HUMAN health could be endangered unless the government tightens regulations on imports, farmers leaders have warned.

Foot-and-mouth, — almost certainly caused by illegal meat imports — which has devastated livestock is bad enough, said the National Farmers Union.

But in a worst-case scenario illegal imports could harbour horrific human diseases like Ebola, which dissolves human organs, claims the union.

At the NFU council meeting in London on Wednesday (18 July) union leaders called for a comprehensive review of the way food imports are regulated.

Food standards committee chairman Michael Seals presented a report, which the union says exposes a number of flaws in the present regulatory system.

He said the volume of illegal meat and plant products coming into the UK each year could be thousands of tonnes.

Other diseases imported into the UK in recent years include swine fever; brown rot, which affects potatoes; and Newcastle disease, which infects poultry.

“The Government must treat last years swine-fever outbreak and the current foot-and-mouth disaster as urgent warning signals,” said Mr Seals.

“If it fails to act it runs the risk of endangering not only animals, but the human population as well.”

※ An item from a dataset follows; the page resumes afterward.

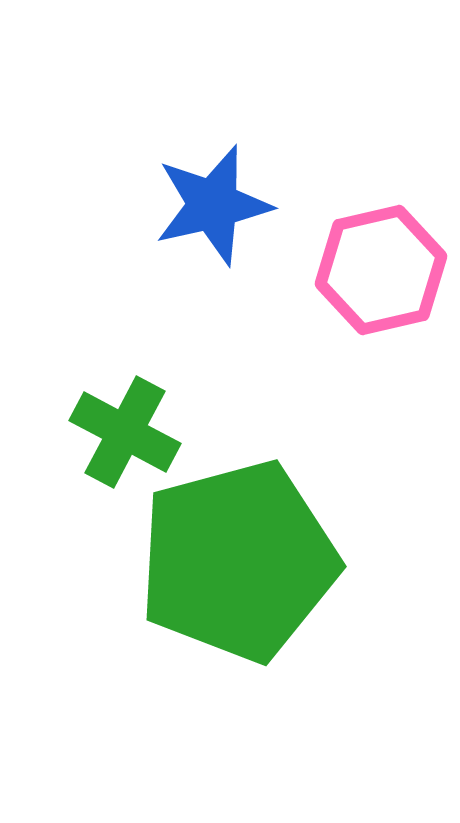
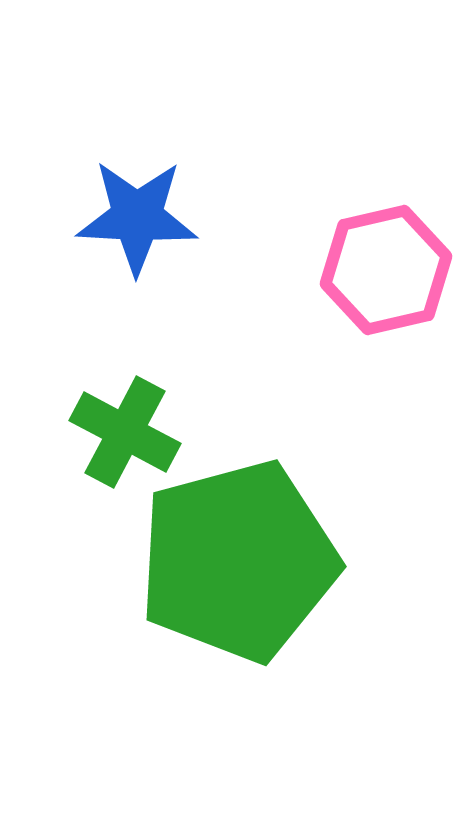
blue star: moved 76 px left, 12 px down; rotated 16 degrees clockwise
pink hexagon: moved 5 px right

He added: “Foot-and-mouth has been a complete catastrophe, but this could pale almost to insignificance compared with what would happen if serious human diseases like Ebola ever reached our shores.”

The union is demanding that more time and money is spent protecting the UK from illegal imports to keep out further serious human, animal and plant diseases.

Among its 16 recommendations to the government are:

  • Changes to the funding and staffing levels of the bodies employed to check imports and effective co-ordination of their activities.

  • Action on the “loophole” of mail-order and Internet trading.

  • A massive information campaign to alert travellers to what they can and cant bring into the UK.

  • Fines for travellers who break the rules. If this doesnt work, a complete ban on personal imports across the EU should be considered.

  • Harmonisation of the control systems for plants and animals, potentially bringing together the Port Health Authorities and the Plant Health and Seeds Inspectorate.